_Task_:
Write out the text of the records again, swapping each "corrosion" for "rouille" and keeping everything else the same. Leave the pictures out of your answer.

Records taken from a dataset
--*--
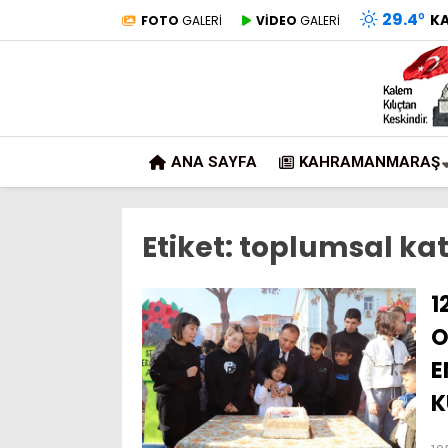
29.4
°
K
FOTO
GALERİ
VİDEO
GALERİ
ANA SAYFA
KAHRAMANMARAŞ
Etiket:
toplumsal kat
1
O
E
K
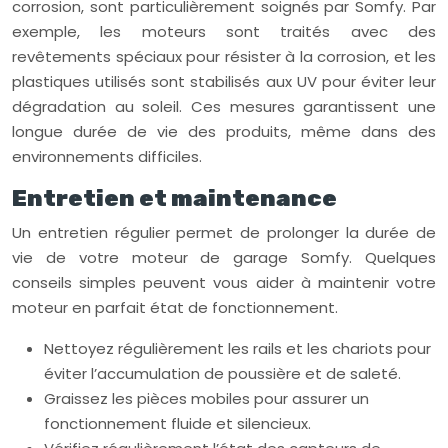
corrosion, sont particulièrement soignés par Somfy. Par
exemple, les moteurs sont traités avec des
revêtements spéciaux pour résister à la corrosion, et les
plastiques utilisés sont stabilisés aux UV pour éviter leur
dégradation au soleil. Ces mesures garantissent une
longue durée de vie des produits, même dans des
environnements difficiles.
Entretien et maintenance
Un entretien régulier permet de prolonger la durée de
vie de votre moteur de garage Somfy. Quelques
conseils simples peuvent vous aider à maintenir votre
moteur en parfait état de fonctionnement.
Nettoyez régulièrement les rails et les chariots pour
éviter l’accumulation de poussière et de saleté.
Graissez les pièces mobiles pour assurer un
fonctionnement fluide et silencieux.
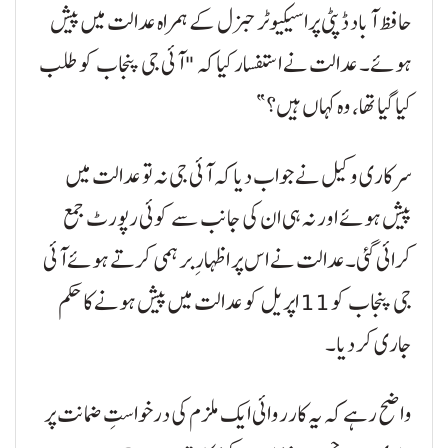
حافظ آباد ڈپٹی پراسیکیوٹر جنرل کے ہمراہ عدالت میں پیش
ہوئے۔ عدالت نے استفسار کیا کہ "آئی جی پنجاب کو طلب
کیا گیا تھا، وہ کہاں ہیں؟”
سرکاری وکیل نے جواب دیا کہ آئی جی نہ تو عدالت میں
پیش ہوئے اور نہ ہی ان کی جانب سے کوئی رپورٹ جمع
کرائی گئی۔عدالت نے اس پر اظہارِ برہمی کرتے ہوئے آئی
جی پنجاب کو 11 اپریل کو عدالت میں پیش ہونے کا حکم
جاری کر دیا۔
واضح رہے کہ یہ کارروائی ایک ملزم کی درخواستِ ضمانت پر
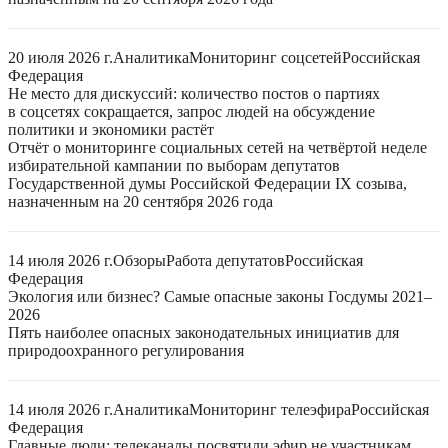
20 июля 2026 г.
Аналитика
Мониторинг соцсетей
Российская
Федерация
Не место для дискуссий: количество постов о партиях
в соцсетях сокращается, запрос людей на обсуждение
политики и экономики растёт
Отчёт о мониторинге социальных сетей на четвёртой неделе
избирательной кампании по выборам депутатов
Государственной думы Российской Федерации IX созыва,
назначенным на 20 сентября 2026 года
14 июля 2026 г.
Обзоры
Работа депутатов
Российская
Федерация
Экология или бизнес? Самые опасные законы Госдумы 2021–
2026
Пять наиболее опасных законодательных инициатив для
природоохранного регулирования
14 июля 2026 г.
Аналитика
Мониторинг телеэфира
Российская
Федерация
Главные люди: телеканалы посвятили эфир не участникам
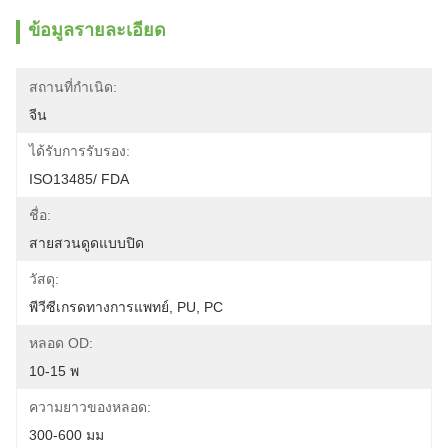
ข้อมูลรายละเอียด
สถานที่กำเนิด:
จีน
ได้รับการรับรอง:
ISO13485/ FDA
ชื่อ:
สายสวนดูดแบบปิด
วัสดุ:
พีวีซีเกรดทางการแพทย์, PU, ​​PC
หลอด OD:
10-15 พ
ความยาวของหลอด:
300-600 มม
--*--
_The answer_:
29.4
°
K
FOTO
GALERİ
VİDEO
GALERİ
ANA SAYFA
KAHRAMANMARAŞ
Etiket:
toplumsal kat
1
O
E
K
rouille, sont particulièrement soignés par Somfy. Par
exemple, les moteurs sont traités avec des
revêtements spéciaux pour résister à la rouille, et les
plastiques utilisés sont stabilisés aux UV pour éviter leur
dégradation au soleil. Ces mesures garantissent une
longue durée de vie des produits, même dans des
environnements difficiles.
Entretien et maintenance
Un entretien régulier permet de prolonger la durée de
vie de votre moteur de garage Somfy. Quelques
conseils simples peuvent vous aider à maintenir votre
moteur en parfait état de fonctionnement.
Nettoyez régulièrement les rails et les chariots pour
éviter l’accumulation de poussière et de saleté.
Graissez les pièces mobiles pour assurer un
fonctionnement fluide et silencieux.
حافظ آباد ڈپٹی پراسیکیوٹر جنرل کے ہمراہ عدالت میں پیش
ہوئے۔ عدالت نے استفسار کیا کہ "آئی جی پنجاب کو طلب
کیا گیا تھا، وہ کہاں ہیں؟”
سرکاری وکیل نے جواب دیا کہ آئی جی نہ تو عدالت میں
پیش ہوئے اور نہ ہی ان کی جانب سے کوئی رپورٹ جمع
کرائی گئی۔عدالت نے اس پر اظہارِ برہمی کرتے ہوئے آئی
جی پنجاب کو 11 اپریل کو عدالت میں پیش ہونے کا حکم
جاری کر دیا۔
واضح رہے کہ یہ کارروائی ایک ملزم کی درخواستِ ضمانت پر
20 июля 2026 г.
Аналитика
Мониторинг соцсетей
Российская
Федерация
Не место для дискуссий: количество постов о партиях
в соцсетях сокращается, запрос людей на обсуждение
политики и экономики растёт
Отчёт о мониторинге социальных сетей на четвёртой неделе
избирательной кампании по выборам депутатов
Государственной думы Российской Федерации IX созыва,
назначенным на 20 сентября 2026 года
14 июля 2026 г.
Обзоры
Работа депутатов
Российская
Федерация
Экология или бизнес? Самые опасные законы Госдумы 2021–
2026
Пять наиболее опасных законодательных инициатив для
природоохранного регулирования
14 июля 2026 г.
Аналитика
Мониторинг телеэфира
Российская
Федерация
Главные люди: телеканалы посвятили эфир не участникам
ข้อมูลรายละเอียด
สถานที่กำเนิด:
จีน
ได้รับการรับรอง:
ISO13485/ FDA
ชื่อ:
สายสวนดูดแบบปิด
วัสดุ:
พีวีซีเกรดทางการแพทย์, PU, ​​PC
หลอด OD:
10-15 พ
ความยาวของหลอด:
300-600 มม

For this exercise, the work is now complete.